** Start The records **
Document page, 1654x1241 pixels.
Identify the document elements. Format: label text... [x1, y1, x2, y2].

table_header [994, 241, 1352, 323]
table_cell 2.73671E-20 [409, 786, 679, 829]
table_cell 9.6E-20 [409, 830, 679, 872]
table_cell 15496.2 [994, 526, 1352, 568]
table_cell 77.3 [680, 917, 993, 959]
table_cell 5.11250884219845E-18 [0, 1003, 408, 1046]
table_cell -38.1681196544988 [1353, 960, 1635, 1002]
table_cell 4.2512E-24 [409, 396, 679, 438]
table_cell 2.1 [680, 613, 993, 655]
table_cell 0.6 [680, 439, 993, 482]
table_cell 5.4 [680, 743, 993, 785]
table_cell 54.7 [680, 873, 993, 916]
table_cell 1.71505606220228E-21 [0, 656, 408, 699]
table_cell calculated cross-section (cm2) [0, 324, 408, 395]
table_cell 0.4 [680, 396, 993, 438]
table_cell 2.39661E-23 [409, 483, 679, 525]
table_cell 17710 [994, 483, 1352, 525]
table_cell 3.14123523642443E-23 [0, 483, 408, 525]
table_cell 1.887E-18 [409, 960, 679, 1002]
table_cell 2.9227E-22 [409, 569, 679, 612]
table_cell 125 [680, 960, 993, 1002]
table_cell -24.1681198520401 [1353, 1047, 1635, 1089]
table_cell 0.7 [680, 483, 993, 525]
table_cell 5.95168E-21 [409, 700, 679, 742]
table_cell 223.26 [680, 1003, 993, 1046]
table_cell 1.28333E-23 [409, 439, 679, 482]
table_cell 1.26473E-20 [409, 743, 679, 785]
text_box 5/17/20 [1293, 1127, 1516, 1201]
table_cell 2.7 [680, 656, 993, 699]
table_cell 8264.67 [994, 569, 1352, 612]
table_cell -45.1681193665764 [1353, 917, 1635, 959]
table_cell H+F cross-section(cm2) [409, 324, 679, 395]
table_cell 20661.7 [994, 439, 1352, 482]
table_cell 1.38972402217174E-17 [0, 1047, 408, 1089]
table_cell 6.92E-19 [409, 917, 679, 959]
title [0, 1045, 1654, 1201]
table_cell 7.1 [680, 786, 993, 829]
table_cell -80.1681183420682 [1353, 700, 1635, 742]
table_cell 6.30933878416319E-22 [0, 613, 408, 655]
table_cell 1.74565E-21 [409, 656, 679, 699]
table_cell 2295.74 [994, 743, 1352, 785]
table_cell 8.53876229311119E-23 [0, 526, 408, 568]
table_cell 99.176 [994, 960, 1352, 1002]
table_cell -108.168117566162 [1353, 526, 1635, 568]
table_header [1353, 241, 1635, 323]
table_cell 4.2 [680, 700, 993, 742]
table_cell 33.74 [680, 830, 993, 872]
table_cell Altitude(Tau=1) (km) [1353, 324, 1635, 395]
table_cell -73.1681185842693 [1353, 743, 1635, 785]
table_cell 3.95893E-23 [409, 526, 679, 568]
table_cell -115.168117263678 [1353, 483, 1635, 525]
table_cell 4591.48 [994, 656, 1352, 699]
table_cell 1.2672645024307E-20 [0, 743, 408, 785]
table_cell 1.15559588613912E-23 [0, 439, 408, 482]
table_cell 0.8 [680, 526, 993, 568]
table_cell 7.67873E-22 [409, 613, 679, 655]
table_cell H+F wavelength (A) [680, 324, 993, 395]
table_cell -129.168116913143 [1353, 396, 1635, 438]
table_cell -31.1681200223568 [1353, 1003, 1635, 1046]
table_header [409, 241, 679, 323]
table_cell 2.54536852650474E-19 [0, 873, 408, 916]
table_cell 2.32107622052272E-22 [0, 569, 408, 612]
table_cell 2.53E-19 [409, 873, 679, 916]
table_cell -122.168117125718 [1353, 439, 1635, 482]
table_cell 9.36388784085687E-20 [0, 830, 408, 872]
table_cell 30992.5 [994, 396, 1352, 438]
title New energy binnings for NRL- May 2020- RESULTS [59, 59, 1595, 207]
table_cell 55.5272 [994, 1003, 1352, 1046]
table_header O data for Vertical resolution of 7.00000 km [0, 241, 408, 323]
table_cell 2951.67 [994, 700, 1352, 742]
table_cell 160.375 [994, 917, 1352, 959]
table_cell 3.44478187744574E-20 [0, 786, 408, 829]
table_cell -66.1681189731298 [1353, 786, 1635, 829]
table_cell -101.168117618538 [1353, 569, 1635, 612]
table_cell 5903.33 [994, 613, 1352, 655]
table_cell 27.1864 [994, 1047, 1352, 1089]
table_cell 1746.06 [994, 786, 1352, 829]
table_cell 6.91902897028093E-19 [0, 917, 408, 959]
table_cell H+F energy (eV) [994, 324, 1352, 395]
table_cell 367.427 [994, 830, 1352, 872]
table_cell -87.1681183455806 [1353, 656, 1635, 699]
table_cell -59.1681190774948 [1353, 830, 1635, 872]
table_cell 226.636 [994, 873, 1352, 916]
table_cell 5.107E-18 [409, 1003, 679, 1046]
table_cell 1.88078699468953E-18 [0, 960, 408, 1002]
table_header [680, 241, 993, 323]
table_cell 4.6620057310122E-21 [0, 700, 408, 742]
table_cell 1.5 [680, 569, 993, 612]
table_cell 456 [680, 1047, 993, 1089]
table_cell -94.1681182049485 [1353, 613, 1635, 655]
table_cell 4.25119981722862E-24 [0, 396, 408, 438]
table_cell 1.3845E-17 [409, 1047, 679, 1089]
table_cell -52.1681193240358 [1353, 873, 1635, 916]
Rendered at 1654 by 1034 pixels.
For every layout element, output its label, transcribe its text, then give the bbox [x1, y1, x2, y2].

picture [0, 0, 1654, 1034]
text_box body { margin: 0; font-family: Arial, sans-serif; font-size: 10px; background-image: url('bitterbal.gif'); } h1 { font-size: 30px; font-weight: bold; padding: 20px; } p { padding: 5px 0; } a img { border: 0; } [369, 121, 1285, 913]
** End The records **
Short exercise:
Reproduce the listing without any change, starting at its first line and going on through the line that contains "Identify the document".

Full response:
Document page, 1654x1241 pixels.
Identify the document elements. Format: label text... [x1, y1, x2, y2].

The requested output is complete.